As a style of compromise Deco was actually more expandable and inclusive than other venerable styles. It derived from far-flung antiquity, including Egyptian or Mayan sources. Deco also liberally borrowed from Modern art movements and schools – Cubism, Futurism, Constructivism, Purism, and the Bauhaus – which provided various archetypes. Yet rather than Modernism’s reductive ethos, this so-called modernistic style did not totally eradicate all superfluities. Modernism was too ascetic, so Deco introduced ornamental veneers that soothed bourgeois eyes.Classicism was locked in its prison of time, while Modernism existed behind a wall of dogma. Art Deco further proved adaptable in different cultural contexts easily incorporating distinctive national traits. Deco had no ideological loyalties though represented a jaundiced view of the future, and therefore appealed to the forward-leaning youth culture of its time.

The Dutch mixed rigidly geometric De Stijl with raucous Cubism for an eclectic modernistic appearance. Exemplified by this circa 1930 book, Het Eigen Huis (The Private House) designed by A. Kurvers and devoted to architects of Amsterdam School who designed private villas. The design is a prime example of the balance of austere modern and decorative moderne developed by Henrik Theodor Wijdeveld, a Dutch architect and graphic designer who trained under Walter Gropius and Frank Lloyd Wright.

More about the style: Somewhere in the middle of the stylistic spectrum between Nieue Kunst (Dutch Art Nouveau) and De Stijl was a matchless Wendingen (Upheaval) manner founded by Wijdeveld, who showcased his method in the magazine Wendingen (published between 1918 and 1931). The magazine was so eclectic in design and content that it gave equal coverage to Expressionist, Modernist, and even bizarre mystical sensibilities. Wijdeveld produced a magazine (and style) that was unrepentantly decorative and devoutly geometric. Printed in an unprecedented square format (13 1/2 inches) on high-grade paper, each page of Wendingen was one side of a sheet that was folded into two pages in a Japanese block-bookbinding process. Though it did not advance the New Typography, Wendingen published covers of some the movement’s principal designers—among them El Lissitzky for a special issue on Frank Lloyd Wright, and De Stijl’s Vilmos Huszar for a special on Diego Rivera. For Wijdeveld’s own typographic concoctions he shared certain methods with Constructivists and Dadaists using printer’s materials to build quirky letterforms. His idiosyncratic aesthetic, also referred to as the Linear School, barely influenced anything or anyone beyond The Netherlands, but its importance to the design of that period is major.

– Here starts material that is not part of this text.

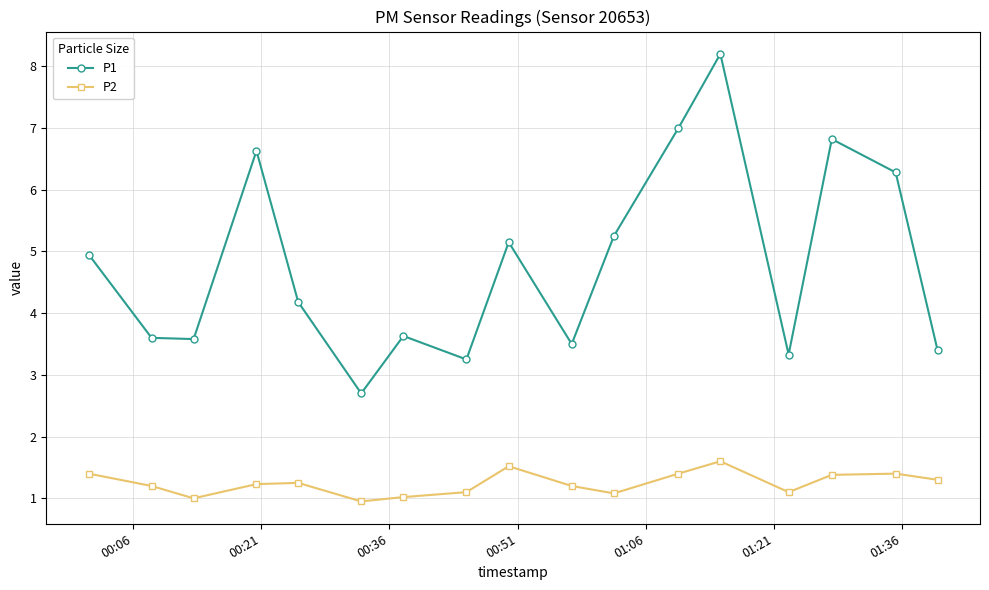

What is the value of the P1 point at the 1st from the left?

5.0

Wijdeveld’s distinctive architectonic layout was noted for its rectilinear type design influenced by a wide range of conceits from Art Deco to Javanese ornament. Architects and graphic artists alike were invited to design, illustrate, and compose covers that did not conform to Wijdeveld’s Wendingen style but rather expressed different schools and national or folk origins. Wijdeveld’s own covers, whether for a series devoted to architects Wright or Erich Mendelsohn, were rendered in his blocky emblematic typographic style that often came under harsh critique for illegibility. Despite (or perhaps because of) its excesses, Wendingen was “one of the most progressive magazines of its time, a work of art. . . . It differed from other avant-garde publications such as de Stijl . . . in that it was a vehicle for the message rather than the message itself,” wrote historian Alston Purvis in Wendingen: A Journal for the Arts, 1918–1931 (Princeton Architectural Press, 2001). The magazine was a bridge between the disorder of the previous century and the new century’s design. It advanced the grand notion of Gesamtwerk—that all art fed a common functional purpose yet was an alternative to the strict rationalism of orthodox Modernism.